Discovery Institute Lies about the Cobb County Disclaimer

With the appeal of the Cobb County disclaimer sticker being heard on Thursday, the Discovery Institute is trying to spin the case. Their spin contains obvious lies.

“Contrary to claims from the ACLU, the district court judge actually ruled that the sticker fulfilled a legitimate secular purpose,” said Dr. John West, Associate Director of the Center for Science and Culture at Discovery Institute.

I’m not going to beat around the bush. West is lying. As I documented earlier in the year, Judge Cooper in no way found that the sticker fulfilled a secular purpose. Judge Cooper ruled that the board had legitimate secular purposes, but he also ruled that the sticker did not fulfill those purposes, e.g.

the Sticker appears to have the purpose of furthering critical thinking because it tells students to approach the material on evolution with an open mind, to study it carefully, and to give it critical consideration.
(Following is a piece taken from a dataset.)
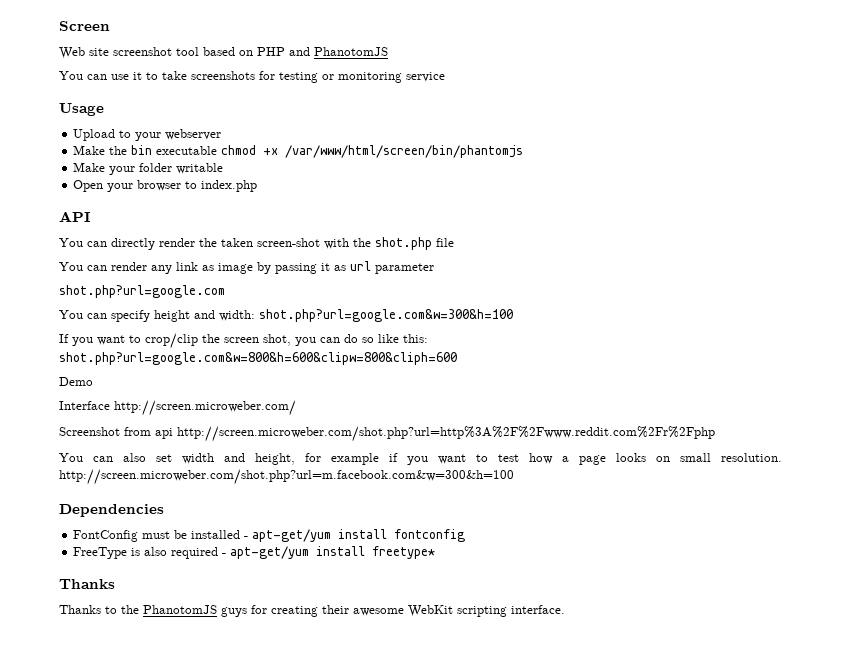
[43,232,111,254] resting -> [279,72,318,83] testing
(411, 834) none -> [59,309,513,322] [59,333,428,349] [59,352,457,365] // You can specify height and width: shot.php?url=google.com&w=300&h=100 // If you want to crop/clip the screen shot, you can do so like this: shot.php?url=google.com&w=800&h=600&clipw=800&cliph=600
The other language on the Sticker, which states that evolution is a theory and not a fact, somewhat undermines the goal of critical thinking by predetermining that students should think of evolution as a theory when many in the scientific community would argue that evolution is factual in some respects.

Selman v Cobb p24

the Sticker also has the effect of undermining evolution education to the benefit of those Cobb County citizens who would prefer that students maintain their religious beliefs regarding the origin of life.

Selman v Cobb p38

See “For every setback, spin spin spin.” for more information.

Of course Casey Luskin can’t help but raise the polemics:

The decision is dangerous to democracy and has chilling implications for the free speech rights of scientists, educators, and citizens who are skeptical of Darwin’s theory. It needs to be overturned.

No one’s free speech is at stake here. The Cobb County School District and the Cobb County School Board are being sued in the case. Since both are entities of the government, neither have free speech rights. Private citizens do have free speech rights, and the only private citizens in this case are Jeff Selman and the other plaintiffs. Only in tin-foil-hat-land would the question of Selman v. CCSD affect the free speech of anti-evolutionists.